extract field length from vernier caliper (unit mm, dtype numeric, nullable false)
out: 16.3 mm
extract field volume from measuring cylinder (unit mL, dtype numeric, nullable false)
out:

▬▬▬▬▬▬▬▬▬▬

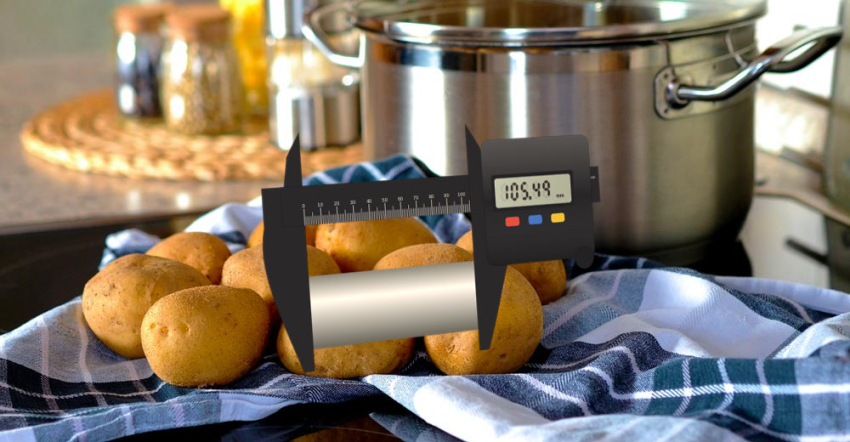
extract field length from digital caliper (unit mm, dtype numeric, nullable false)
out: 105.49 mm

▬▬▬▬▬▬▬▬▬▬

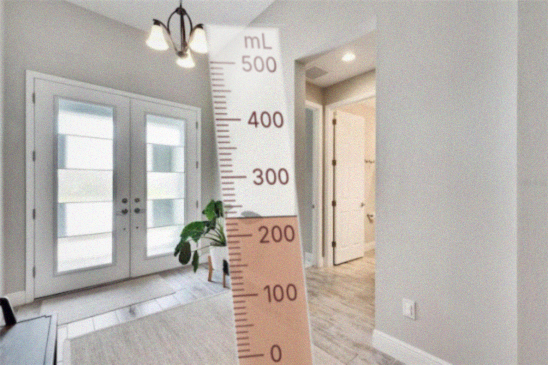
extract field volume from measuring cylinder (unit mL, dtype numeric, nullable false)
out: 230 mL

▬▬▬▬▬▬▬▬▬▬

**Assignment:**
Rewrite everything from the line containing "extract field length from vernier" down to the line containing "out: 16.3 mm", replacing "vernier caliper" with "dial caliper" and leaving the rest of the data unchanged.

**Exercise output:**
extract field length from dial caliper (unit mm, dtype numeric, nullable false)
out: 16.3 mm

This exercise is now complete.